WINDERMERE – Homeowners who reside on Lake Crescent near the Windermere Recreation Center are shocked by the town’s overall plans for the park.
With more improvements in progress to make sure the park is used, residents say this is not what they had in mind when they donated what used to be known as the Butler Bay Recreation Area to the town of Windermere and gave it $25,000 to make minor improvements to the park.
With concerns over the loss of vegetation and disturbance to the local wildlife, many believe the town’s improvements are doing harm. They added that they were unaware of all the renovations and additional structures being added to the park, despite the fact that the town advertised the improvements in the paper and the town’s website and social media sites.
“From what I understand, there were three HOAs that had neglected the park for quite some time,” Windermere Town Manager Robert Smith said. “They weren’t taking care of the community center or the tennis courts in the park, so it was a pretty unused park for quite some time. And the HOA decided to go ahead and donate it to the town of Windermere, which makes it a public park.”
The town has since invested $150,000 to $200,000 on the park’s infrastructure improvements, which includes the resurfacing and renovation of the tennis courts, fences, parking lot, the addition of security cameras, repairs to the bridge that connects the island to the mainland, the construction of a pavilion in place of the old community center and the addition of a sand volleyball court.
All that’s left is the addition of a playground, which will be located near the tennis courts, and a kayak launch, which will be attached to the fishing pier.
The idea behind the improvements is to attract more people to the park, but some residents believe more people might disturb the pristine condition of the environment and decrease lake quality.

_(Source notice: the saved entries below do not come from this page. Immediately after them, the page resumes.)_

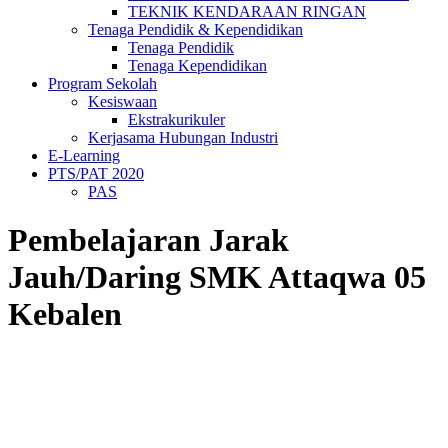
TEKNIK KENDARAAN RINGAN
Tenaga Pendidik & Kependidikan
Tenaga Pendidik
Tenaga Kependidikan
Program Sekolah
Kesiswaan
Ekstrakurikuler
Kerjasama Hubungan Industri
E-Learning
PTS/PAT 2020
PAS
Pembelajaran Jarak
Jauh/Daring SMK Attaqwa 05
Kebalen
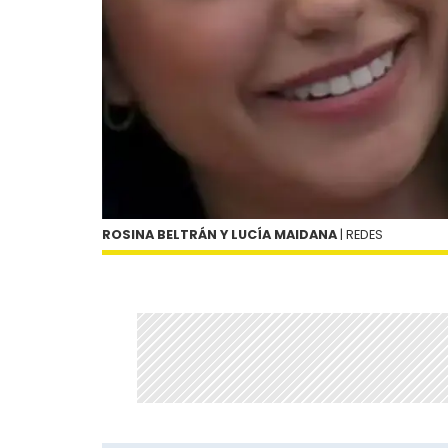
ROSINA BELTRÁN Y LUCÍA MAIDANA
| REDES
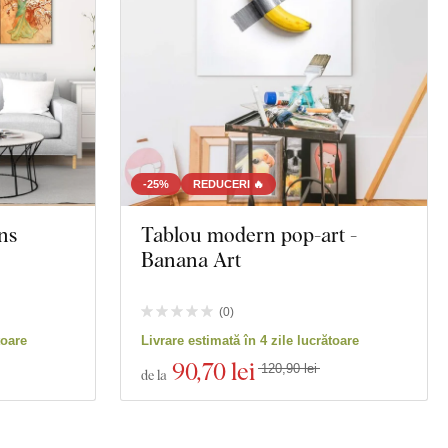
-25%
REDUCERI 🔥
ns
Tablou modern pop-art -
Banana Art
(
0
)
toare
Livrare estimată în 4 zile lucrătoare
90
,70 lei
120,90 lei
de la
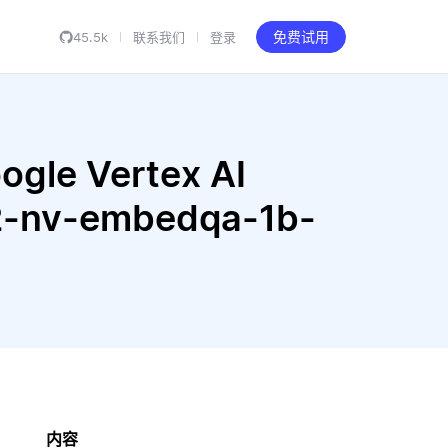
45.5k
联系我们
登录
免费试用
gle Vertex AI
.2-nv-embedqa-1b-
内容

“Some of the things they’re planning on doing, they should refrain from doing,” resident Mark Griffin said. “It’s a beautiful park the way it is. You don’t really need a dock for people to get in a kayak. So it’s a bit puzzling they felt compelled to spend all that money to build additional structures, particularly if it’s encroaching on that sanctuary.”
Griffin emphasized that many of his neighbors and other homeowners who were part of the HOA that donated the park to the town were surprised when they learned of the town’s intentions.

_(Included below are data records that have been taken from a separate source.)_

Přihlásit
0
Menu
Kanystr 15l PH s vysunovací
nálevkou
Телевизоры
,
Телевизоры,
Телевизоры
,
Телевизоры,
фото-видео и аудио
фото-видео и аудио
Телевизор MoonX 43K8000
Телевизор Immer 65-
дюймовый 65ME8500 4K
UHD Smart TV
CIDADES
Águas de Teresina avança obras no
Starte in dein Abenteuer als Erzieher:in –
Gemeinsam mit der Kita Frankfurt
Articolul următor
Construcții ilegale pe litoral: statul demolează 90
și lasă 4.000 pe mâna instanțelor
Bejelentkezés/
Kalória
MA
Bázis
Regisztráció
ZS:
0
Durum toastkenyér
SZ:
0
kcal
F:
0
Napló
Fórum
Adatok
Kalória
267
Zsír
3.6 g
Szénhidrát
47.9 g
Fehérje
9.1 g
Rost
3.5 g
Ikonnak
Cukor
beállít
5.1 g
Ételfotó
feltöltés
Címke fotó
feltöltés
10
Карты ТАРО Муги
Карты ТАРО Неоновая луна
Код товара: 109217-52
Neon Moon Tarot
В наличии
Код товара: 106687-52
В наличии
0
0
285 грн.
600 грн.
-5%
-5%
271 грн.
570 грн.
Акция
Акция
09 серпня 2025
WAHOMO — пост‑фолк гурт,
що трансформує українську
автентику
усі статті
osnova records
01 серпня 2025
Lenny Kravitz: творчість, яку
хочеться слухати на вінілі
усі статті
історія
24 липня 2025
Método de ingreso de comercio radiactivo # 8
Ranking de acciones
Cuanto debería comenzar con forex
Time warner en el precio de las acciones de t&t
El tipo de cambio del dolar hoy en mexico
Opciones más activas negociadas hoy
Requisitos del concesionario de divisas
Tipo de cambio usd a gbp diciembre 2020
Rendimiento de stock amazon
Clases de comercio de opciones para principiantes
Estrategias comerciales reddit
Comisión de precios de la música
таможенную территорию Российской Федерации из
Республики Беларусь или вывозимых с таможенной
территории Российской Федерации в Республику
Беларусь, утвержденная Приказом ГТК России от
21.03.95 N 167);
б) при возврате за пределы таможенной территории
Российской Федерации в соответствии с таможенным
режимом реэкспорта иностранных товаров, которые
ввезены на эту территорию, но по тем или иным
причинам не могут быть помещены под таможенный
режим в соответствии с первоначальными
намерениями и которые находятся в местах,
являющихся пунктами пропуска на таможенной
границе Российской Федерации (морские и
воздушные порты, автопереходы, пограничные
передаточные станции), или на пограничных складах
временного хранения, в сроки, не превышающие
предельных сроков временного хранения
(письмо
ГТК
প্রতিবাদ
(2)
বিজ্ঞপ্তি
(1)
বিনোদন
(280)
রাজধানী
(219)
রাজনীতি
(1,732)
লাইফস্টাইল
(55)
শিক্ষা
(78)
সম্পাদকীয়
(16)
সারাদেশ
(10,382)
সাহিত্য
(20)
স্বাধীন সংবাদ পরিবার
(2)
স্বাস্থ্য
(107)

“It’s just a shame — we should have been paying attention,” Griffin said. “Every neighbor in our area went to the meeting with the town manager the night before with concerns and questions, and a number of them wanted to pursue this further and get an attorney, but I don’t know what we’re going to do. We’re just disappointed.” – Mark Griffin, Windermere resident
“According to the people I talked to, there was never any approval to open it up to the world, and they never thought that would happen, but of course they didn’t stipulate that properly within their documentation,” Griffin said.
“No. 1, it was never a private lake,” Smith said. “They have no ownership of that lake. No. 2, the minute they donated the park to the town of Windermere, which is a public entity, it becomes a public park.”
Another grievance involved the location chosen for the sand volleyball court. Griffin said the town placed the court where all the sandhill cranes were, and now the cranes have not been back. In addition, the land surrounding the court has become muddy.
Smith said the town was not aware the location was once a primary hangout spot for the sandhill cranes. The town will be putting up hedges to block the view of the volleyball court for a nearby homeowner.
“It’s just a shame — we should have been paying attention,” Griffin said. “Every neighbor in our area went to the meeting with the town manager the night before with concerns and questions, and a number of them wanted to pursue this further and get an attorney, but I don’t know what we’re going to do. We’re just disappointed.”